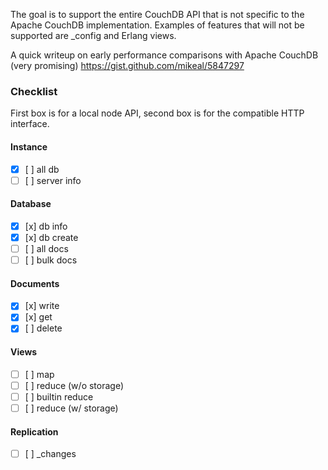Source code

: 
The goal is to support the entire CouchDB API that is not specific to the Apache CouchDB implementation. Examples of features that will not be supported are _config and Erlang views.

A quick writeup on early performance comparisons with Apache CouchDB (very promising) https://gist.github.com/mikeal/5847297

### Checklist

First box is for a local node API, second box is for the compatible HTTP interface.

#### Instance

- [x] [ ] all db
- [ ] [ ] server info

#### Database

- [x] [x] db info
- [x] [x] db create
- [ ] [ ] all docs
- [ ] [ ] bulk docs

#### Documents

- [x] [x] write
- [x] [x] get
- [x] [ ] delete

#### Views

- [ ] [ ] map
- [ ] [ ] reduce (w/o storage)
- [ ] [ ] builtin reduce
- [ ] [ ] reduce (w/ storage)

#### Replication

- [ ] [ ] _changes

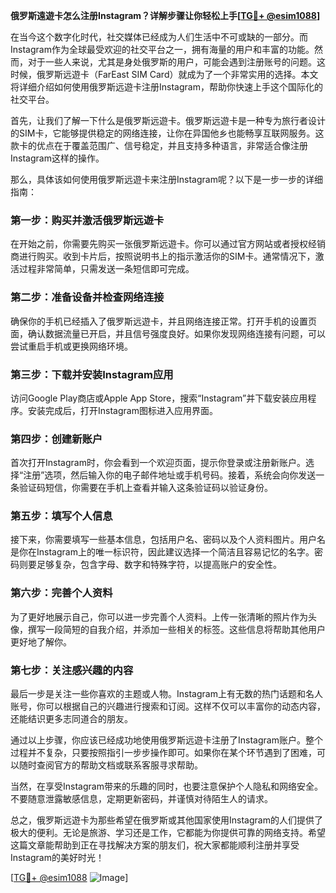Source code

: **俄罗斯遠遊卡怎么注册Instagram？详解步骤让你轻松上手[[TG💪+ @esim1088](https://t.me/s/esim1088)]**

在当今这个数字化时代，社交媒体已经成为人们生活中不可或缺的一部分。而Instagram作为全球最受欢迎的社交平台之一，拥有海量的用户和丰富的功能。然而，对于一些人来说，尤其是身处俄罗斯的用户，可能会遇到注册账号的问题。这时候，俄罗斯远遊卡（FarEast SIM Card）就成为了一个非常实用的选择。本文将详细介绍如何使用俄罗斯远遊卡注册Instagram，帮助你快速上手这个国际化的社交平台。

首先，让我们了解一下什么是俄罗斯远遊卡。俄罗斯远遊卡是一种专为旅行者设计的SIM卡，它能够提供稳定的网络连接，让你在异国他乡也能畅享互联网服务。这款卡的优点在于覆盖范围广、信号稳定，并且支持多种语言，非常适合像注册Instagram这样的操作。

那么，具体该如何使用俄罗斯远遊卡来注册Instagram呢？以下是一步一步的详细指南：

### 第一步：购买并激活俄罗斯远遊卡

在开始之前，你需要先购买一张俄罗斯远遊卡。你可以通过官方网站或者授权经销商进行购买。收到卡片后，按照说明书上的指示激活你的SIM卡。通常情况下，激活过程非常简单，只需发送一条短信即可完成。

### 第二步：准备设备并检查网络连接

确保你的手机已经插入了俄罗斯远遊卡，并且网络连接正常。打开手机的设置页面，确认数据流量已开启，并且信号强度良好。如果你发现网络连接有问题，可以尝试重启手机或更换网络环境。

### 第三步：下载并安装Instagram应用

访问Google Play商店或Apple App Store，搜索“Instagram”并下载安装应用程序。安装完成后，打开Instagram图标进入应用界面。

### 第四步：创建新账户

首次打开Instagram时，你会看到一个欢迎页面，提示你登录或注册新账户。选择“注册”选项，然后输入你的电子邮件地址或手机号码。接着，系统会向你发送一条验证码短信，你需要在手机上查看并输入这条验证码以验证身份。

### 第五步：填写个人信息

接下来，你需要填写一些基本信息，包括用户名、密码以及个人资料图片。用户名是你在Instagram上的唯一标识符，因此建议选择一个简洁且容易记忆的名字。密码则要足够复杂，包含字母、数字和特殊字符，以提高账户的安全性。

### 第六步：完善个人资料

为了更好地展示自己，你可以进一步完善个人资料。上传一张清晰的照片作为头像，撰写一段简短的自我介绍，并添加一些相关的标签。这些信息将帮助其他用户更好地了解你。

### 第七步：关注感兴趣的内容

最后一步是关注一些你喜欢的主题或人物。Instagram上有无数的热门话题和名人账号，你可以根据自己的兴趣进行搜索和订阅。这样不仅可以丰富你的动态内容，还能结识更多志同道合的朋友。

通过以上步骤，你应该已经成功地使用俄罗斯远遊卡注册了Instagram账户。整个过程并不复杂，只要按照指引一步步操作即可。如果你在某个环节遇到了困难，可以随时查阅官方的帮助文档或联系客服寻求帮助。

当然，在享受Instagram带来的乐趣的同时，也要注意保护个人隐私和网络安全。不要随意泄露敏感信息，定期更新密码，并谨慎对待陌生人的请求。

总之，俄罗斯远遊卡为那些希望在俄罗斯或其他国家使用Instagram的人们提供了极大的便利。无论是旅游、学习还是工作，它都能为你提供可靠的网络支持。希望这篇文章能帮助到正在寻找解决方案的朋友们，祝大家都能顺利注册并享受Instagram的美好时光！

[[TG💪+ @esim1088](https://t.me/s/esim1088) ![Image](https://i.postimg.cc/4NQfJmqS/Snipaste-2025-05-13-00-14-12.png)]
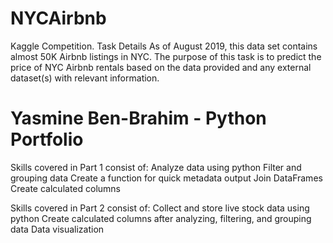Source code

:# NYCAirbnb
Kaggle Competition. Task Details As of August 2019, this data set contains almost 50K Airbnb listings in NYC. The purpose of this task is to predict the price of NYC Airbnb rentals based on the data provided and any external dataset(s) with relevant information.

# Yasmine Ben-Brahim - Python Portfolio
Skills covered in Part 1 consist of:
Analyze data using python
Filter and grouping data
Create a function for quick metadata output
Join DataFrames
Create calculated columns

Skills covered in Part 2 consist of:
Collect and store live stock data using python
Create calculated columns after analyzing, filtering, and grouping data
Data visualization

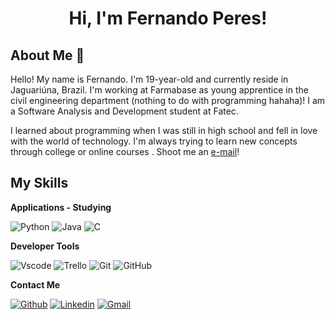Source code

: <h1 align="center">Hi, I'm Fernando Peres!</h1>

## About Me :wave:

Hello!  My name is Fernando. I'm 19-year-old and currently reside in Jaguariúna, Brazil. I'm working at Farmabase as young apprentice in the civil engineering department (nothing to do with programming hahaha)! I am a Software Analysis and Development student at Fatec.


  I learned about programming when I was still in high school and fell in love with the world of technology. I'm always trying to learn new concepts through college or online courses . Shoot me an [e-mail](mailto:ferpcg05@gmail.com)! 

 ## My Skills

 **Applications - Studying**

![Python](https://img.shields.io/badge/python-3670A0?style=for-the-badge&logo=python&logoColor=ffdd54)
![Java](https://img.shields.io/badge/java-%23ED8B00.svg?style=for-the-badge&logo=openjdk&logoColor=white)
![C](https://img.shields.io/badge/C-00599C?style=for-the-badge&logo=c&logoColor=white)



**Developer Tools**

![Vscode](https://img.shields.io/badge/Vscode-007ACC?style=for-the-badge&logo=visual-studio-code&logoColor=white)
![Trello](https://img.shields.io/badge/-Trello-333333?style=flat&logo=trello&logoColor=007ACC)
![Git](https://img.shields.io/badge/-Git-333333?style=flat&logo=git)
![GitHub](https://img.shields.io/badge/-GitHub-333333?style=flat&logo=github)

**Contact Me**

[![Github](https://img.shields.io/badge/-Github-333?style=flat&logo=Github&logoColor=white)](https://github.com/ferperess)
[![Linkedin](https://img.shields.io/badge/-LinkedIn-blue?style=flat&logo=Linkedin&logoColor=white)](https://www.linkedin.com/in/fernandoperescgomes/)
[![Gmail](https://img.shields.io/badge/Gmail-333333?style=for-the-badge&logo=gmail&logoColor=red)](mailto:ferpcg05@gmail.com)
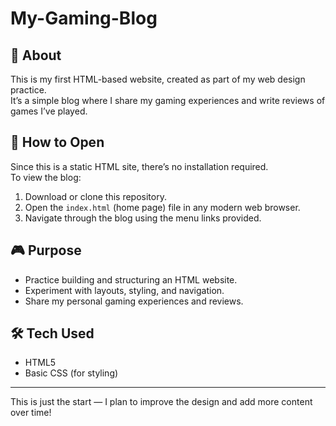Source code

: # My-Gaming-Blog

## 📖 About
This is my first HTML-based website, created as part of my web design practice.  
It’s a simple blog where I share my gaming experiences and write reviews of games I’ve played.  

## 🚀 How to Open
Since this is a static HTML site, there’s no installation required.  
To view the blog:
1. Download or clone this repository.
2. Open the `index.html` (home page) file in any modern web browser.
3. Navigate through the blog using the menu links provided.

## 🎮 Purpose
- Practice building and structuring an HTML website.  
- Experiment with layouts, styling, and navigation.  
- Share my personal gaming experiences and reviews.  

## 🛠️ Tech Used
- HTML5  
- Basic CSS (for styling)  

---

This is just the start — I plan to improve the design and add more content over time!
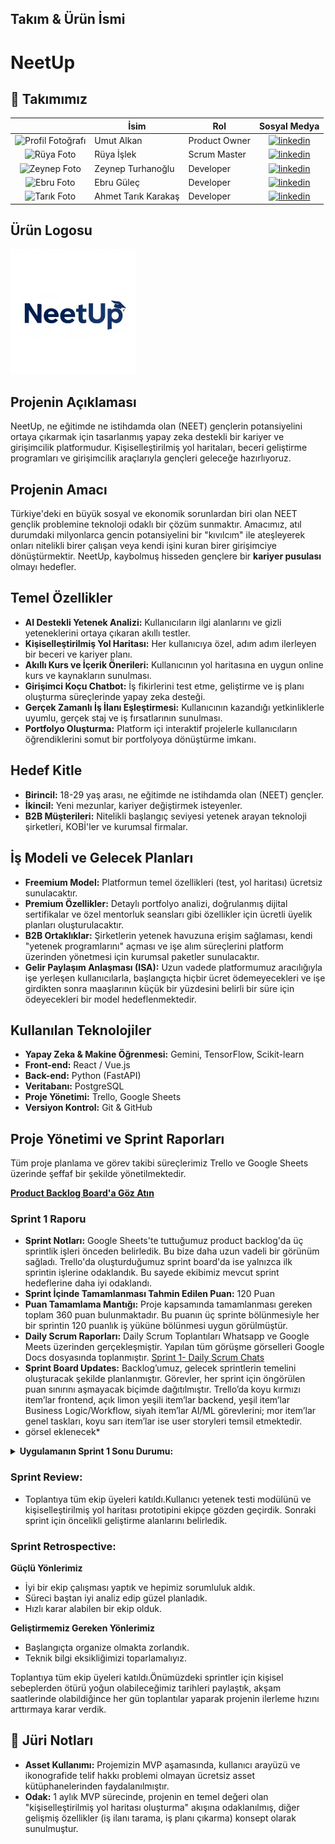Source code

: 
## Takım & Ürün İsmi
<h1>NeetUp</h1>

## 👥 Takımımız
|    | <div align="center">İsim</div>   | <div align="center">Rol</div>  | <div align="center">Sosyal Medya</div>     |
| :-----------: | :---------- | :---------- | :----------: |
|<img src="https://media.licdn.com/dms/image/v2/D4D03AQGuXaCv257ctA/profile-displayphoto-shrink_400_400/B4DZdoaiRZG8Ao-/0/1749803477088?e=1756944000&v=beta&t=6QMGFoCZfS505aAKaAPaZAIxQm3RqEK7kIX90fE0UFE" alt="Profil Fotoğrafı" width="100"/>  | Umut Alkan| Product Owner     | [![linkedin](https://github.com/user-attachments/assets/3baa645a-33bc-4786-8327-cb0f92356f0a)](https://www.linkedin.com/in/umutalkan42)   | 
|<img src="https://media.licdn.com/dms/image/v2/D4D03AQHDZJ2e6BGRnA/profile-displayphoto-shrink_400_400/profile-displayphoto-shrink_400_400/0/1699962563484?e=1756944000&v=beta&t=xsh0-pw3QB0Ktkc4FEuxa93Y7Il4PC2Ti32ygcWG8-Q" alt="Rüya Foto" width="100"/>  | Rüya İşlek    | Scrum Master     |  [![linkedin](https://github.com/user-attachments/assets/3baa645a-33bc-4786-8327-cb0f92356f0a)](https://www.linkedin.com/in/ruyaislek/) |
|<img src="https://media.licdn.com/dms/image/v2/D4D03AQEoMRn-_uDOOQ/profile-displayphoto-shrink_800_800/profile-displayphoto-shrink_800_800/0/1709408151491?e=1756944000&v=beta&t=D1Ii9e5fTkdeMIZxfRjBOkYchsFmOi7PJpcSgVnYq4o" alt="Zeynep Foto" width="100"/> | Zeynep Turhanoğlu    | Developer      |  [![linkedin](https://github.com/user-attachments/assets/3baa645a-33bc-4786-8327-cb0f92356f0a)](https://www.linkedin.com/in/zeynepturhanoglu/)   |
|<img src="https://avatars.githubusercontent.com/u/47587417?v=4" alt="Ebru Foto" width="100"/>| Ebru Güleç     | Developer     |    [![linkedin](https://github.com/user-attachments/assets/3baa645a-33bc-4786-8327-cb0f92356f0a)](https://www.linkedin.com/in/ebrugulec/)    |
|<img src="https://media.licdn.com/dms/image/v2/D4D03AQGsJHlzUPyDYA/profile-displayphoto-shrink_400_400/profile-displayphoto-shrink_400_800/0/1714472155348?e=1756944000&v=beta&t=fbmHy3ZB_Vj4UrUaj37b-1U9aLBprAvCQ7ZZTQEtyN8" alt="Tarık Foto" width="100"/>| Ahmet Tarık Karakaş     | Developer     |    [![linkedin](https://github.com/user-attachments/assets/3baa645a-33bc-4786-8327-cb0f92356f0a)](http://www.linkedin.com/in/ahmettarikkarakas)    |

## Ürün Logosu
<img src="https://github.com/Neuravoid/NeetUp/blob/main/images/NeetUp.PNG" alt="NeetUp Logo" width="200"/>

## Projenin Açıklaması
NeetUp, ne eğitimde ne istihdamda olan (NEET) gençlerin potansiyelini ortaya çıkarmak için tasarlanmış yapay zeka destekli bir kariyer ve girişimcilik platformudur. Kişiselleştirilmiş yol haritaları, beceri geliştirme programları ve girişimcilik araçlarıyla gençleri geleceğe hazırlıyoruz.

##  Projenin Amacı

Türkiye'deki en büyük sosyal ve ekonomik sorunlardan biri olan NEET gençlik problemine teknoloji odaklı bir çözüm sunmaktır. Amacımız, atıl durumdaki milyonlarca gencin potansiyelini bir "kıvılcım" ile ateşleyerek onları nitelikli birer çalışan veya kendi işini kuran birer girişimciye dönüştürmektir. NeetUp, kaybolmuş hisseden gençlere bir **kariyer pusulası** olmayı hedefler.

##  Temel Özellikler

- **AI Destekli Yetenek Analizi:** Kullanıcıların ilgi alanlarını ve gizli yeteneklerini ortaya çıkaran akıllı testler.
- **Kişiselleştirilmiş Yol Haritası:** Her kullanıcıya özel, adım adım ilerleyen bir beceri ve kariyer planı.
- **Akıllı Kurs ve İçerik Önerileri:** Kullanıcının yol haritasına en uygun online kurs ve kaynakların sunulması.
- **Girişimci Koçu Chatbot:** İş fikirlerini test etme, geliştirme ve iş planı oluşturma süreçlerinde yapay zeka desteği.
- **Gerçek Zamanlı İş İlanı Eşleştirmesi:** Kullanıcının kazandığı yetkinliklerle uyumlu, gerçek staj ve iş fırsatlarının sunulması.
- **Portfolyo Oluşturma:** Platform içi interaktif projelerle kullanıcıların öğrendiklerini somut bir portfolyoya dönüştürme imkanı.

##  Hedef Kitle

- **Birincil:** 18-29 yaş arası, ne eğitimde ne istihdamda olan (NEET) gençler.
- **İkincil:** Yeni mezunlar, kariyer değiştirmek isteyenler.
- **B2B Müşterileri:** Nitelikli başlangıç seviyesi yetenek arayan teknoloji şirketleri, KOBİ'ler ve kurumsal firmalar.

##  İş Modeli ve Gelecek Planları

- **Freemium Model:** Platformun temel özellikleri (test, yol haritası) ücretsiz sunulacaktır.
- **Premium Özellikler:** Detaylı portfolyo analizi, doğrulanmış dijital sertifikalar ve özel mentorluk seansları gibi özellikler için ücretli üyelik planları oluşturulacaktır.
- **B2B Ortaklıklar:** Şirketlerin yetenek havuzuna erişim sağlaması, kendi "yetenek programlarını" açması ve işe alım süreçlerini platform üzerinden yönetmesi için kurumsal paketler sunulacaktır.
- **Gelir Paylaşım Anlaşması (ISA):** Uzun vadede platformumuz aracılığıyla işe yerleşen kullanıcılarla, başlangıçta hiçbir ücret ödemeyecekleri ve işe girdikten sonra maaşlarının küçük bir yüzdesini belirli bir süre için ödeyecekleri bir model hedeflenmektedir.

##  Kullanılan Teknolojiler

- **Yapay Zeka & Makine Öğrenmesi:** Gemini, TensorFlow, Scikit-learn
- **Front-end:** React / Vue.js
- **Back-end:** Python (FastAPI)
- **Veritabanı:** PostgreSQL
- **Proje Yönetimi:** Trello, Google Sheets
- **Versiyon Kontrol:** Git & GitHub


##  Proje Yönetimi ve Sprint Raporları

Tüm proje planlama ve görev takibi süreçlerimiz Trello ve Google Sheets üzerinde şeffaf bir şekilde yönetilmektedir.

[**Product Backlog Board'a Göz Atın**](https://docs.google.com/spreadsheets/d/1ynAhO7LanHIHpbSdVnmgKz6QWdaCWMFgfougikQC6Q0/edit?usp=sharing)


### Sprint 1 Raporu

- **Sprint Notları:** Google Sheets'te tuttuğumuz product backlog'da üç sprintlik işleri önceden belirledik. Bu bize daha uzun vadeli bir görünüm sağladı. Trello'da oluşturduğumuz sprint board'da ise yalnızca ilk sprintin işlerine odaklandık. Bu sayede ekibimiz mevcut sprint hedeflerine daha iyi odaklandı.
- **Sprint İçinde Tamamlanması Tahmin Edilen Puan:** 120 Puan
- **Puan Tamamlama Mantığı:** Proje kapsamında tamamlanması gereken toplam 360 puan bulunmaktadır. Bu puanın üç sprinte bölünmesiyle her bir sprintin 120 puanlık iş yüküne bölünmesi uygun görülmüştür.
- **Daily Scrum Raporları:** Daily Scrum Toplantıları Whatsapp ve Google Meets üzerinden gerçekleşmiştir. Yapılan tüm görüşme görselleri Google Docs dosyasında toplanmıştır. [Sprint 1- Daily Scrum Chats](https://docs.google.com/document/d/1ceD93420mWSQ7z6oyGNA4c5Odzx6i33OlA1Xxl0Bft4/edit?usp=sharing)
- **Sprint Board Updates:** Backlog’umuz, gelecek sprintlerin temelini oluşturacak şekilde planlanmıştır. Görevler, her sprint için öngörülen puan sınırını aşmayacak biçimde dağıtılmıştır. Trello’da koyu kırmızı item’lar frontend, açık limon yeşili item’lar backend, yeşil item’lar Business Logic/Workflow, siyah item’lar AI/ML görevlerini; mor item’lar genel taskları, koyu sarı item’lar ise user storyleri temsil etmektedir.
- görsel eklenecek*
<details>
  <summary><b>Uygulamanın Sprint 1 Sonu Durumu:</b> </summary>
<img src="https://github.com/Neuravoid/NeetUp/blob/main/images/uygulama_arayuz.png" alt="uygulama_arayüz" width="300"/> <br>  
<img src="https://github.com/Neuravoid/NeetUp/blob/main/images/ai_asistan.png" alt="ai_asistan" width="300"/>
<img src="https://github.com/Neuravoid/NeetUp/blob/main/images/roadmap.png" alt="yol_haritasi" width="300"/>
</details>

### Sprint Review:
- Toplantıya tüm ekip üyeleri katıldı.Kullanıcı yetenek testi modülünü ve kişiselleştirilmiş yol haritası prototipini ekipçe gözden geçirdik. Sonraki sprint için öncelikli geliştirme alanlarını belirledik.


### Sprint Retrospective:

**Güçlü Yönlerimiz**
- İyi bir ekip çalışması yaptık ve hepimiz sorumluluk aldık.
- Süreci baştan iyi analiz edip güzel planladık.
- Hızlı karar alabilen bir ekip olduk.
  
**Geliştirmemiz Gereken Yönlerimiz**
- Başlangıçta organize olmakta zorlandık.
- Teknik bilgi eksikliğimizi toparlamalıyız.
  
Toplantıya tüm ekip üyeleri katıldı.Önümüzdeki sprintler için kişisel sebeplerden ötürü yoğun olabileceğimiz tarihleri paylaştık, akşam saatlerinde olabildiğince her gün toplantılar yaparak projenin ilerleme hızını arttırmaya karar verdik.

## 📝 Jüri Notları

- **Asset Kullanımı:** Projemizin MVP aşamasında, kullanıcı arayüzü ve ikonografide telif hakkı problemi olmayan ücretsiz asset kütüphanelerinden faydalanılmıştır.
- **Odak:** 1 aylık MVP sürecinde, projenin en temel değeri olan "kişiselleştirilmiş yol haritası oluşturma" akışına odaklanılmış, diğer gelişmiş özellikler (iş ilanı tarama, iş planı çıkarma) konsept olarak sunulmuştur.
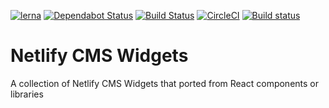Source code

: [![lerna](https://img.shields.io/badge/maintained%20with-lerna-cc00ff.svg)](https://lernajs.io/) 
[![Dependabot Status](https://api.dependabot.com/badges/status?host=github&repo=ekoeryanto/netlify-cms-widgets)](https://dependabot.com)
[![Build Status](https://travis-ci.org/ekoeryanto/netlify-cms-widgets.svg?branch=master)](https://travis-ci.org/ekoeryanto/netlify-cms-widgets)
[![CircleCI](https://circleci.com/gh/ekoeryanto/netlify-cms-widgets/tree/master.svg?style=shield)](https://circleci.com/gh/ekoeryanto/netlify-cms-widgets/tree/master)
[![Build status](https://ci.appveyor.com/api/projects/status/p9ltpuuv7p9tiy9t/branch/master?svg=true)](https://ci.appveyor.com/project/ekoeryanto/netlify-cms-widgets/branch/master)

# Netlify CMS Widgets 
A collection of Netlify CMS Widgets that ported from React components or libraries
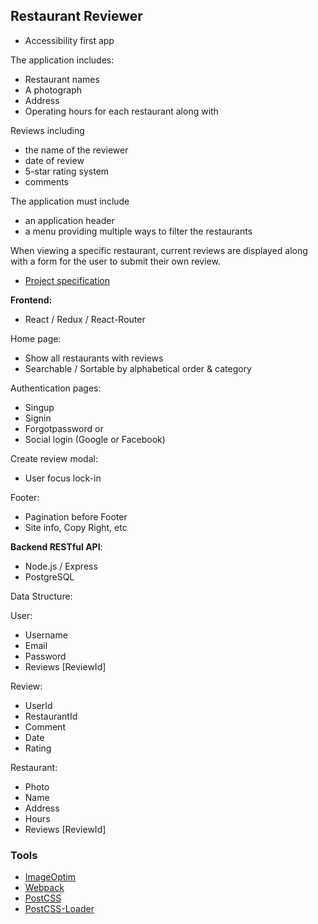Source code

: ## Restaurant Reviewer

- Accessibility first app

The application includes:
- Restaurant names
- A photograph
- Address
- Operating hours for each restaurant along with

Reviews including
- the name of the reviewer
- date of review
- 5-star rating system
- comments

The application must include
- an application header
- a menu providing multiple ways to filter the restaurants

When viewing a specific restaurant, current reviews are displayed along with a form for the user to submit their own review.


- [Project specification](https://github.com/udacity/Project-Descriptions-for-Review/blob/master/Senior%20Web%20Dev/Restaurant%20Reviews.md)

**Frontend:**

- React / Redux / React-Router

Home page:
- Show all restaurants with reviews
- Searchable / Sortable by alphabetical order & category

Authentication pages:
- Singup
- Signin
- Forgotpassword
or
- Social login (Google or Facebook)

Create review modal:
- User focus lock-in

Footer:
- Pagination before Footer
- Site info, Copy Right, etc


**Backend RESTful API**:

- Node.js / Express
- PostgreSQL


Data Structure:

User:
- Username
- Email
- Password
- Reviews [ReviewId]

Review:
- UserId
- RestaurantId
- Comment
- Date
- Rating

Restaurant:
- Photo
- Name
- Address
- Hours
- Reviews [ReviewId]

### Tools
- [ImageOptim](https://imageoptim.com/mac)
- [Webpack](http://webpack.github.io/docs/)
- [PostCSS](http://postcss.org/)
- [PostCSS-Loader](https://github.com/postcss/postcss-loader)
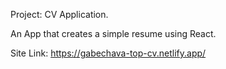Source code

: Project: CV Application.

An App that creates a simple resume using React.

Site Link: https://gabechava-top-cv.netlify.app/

※

Please collect every line of the records above that contains the word "PostgreSQL", and copy each one as it appears.

- **Veritabanı:** PostgreSQL
- PostgreSQL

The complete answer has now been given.